Task data
-- Opening Marker --

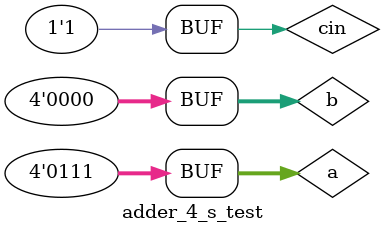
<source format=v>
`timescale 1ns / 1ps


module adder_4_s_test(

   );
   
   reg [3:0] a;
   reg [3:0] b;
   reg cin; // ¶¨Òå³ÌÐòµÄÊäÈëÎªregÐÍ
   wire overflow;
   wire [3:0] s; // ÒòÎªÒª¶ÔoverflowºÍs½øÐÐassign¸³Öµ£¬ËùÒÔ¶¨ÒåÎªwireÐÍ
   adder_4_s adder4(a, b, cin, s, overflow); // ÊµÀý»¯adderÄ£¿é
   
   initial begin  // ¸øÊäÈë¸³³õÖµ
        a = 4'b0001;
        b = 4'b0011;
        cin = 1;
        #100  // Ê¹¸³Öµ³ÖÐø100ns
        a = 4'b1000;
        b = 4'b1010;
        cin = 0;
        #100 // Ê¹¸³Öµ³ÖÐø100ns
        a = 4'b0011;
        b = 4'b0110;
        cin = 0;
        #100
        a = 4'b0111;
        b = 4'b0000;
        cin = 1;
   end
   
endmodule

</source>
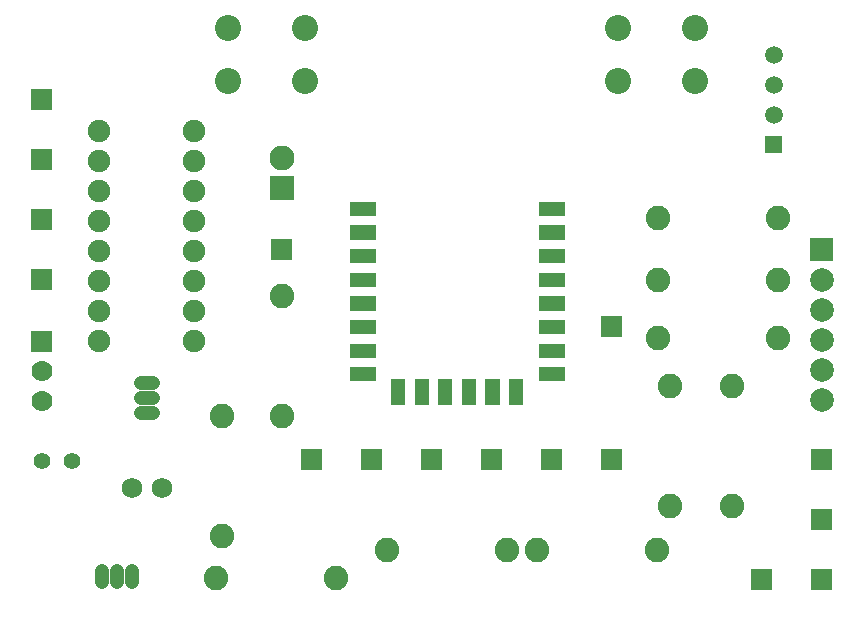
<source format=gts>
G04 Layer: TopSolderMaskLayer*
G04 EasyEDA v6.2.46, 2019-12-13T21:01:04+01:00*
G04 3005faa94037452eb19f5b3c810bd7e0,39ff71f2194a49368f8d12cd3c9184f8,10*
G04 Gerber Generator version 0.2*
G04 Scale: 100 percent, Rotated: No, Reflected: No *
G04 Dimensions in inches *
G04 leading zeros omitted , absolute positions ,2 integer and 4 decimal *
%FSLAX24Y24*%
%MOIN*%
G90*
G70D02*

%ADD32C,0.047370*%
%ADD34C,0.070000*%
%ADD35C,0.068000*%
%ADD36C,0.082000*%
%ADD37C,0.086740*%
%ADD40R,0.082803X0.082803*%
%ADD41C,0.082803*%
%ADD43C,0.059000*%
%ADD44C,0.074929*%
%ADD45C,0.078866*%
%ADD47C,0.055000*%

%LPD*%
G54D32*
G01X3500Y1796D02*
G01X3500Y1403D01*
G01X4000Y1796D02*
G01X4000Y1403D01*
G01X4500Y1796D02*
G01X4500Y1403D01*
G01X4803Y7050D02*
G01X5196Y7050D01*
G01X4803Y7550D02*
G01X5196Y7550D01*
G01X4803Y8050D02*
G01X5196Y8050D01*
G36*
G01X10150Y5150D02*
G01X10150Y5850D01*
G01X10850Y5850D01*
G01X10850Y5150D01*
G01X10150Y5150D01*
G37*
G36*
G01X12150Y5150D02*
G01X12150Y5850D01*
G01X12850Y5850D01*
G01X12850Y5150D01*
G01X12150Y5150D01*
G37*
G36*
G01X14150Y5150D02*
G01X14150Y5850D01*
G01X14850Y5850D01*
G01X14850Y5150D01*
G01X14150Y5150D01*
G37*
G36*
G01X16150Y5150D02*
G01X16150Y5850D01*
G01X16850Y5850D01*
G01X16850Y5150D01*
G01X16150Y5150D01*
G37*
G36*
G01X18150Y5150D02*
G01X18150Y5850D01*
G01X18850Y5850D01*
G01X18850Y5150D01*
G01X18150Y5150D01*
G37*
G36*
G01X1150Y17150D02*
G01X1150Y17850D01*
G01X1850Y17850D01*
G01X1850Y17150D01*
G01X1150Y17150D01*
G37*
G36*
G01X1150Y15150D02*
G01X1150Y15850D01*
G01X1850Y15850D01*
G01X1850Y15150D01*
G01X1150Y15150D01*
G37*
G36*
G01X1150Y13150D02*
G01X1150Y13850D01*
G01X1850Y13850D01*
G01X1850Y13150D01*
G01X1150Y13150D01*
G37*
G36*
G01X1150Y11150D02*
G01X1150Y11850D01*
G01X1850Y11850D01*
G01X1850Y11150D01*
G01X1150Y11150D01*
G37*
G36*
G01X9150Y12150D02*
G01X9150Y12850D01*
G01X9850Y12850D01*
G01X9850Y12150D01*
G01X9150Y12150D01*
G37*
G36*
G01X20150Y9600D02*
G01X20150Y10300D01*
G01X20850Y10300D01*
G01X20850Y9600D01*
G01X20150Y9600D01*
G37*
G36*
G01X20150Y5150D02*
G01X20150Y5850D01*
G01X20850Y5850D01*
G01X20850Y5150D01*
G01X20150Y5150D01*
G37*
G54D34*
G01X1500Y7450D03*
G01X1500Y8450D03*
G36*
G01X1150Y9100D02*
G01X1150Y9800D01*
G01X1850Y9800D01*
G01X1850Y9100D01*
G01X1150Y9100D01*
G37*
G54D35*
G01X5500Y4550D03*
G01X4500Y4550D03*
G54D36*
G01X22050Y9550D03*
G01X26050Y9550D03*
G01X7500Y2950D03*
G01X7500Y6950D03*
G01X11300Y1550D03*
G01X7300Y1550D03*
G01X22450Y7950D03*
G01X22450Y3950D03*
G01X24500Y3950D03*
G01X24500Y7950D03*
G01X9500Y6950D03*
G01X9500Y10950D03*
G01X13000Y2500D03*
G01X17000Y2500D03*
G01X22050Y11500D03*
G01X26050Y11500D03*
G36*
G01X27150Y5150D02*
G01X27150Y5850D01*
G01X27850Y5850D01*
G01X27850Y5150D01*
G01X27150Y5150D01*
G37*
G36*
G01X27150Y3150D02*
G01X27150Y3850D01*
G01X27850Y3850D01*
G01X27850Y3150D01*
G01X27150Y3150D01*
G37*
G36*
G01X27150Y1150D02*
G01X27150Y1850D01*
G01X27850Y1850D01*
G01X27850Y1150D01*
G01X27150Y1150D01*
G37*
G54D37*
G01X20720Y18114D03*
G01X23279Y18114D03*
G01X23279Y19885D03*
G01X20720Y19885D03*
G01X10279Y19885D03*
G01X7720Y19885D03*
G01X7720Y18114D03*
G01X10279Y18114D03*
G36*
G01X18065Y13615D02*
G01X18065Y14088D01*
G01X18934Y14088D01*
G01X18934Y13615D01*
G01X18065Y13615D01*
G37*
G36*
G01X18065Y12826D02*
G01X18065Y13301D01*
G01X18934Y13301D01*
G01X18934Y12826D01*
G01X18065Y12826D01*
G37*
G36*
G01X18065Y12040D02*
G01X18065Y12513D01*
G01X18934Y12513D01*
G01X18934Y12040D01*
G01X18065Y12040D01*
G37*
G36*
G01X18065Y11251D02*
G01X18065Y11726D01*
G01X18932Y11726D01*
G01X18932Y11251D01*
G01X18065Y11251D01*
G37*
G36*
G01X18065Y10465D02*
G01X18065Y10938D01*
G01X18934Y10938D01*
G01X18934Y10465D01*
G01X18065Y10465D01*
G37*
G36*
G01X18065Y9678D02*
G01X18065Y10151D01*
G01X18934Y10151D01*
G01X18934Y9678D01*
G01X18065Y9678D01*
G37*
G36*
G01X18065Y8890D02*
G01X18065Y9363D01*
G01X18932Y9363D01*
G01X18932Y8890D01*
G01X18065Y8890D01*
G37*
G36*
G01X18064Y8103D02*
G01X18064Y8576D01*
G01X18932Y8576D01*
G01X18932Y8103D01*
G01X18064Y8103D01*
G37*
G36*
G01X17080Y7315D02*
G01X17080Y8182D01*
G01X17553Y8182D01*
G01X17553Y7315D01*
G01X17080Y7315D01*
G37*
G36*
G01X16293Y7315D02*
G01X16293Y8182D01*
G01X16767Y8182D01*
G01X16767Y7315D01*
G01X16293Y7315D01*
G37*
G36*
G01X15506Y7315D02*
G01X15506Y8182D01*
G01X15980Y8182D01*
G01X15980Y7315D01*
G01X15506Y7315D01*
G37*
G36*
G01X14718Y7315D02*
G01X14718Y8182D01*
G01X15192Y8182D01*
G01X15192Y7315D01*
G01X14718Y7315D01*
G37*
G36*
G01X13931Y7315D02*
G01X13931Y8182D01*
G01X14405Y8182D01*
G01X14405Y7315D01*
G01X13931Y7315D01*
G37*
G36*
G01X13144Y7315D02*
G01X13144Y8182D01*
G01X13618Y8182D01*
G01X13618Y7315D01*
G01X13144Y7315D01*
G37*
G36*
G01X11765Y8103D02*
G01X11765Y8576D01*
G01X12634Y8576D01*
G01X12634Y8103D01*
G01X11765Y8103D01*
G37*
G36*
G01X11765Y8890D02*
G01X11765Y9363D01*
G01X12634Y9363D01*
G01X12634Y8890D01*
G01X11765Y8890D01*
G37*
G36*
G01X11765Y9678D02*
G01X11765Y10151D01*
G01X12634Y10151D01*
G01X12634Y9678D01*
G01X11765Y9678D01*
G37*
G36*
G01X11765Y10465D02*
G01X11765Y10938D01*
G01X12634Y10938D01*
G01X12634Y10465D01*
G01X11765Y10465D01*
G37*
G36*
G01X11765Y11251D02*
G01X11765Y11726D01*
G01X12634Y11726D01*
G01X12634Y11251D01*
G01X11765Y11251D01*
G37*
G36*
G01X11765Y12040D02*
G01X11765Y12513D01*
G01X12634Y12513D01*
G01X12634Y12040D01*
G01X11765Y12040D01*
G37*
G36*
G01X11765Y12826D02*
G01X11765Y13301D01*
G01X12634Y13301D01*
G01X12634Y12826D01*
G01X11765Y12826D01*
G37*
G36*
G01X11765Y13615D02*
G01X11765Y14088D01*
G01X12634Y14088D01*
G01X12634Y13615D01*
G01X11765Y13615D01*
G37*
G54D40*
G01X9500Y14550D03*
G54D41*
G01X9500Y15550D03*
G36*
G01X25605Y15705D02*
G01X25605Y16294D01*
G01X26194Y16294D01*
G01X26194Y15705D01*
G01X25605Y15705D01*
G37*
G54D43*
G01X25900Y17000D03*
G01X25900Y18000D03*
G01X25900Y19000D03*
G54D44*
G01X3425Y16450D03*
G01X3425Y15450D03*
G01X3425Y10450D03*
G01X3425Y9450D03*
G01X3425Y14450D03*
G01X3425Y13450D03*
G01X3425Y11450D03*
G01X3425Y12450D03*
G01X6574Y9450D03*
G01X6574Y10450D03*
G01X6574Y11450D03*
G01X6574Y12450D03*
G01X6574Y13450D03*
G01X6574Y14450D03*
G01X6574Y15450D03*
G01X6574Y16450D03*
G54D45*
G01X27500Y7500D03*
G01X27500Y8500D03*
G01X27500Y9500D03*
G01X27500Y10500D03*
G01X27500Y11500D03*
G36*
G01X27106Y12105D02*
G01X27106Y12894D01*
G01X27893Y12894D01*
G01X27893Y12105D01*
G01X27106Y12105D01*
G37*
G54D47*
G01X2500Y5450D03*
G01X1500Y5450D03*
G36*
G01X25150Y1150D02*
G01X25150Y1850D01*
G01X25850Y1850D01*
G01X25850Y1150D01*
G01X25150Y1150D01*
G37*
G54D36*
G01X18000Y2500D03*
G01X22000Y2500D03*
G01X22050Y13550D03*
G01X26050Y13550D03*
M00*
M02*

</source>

-- Closing Marker --

What is being asked
Beginning with the line containing "G01X20850Y5850D01*" in the material above, copy every line exactly until you have copied the line containing "G01X27850Y5150D01*".

Answer area
G01X20850Y5850D01*
G01X20850Y5150D01*
G01X20150Y5150D01*
G37*
G54D34*
G01X1500Y7450D03*
G01X1500Y8450D03*
G36*
G01X1150Y9100D02*
G01X1150Y9800D01*
G01X1850Y9800D01*
G01X1850Y9100D01*
G01X1150Y9100D01*
G37*
G54D35*
G01X5500Y4550D03*
G01X4500Y4550D03*
G54D36*
G01X22050Y9550D03*
G01X26050Y9550D03*
G01X7500Y2950D03*
G01X7500Y6950D03*
G01X11300Y1550D03*
G01X7300Y1550D03*
G01X22450Y7950D03*
G01X22450Y3950D03*
G01X24500Y3950D03*
G01X24500Y7950D03*
G01X9500Y6950D03*
G01X9500Y10950D03*
G01X13000Y2500D03*
G01X17000Y2500D03*
G01X22050Y11500D03*
G01X26050Y11500D03*
G36*
G01X27150Y5150D02*
G01X27150Y5850D01*
G01X27850Y5850D01*
G01X27850Y5150D01*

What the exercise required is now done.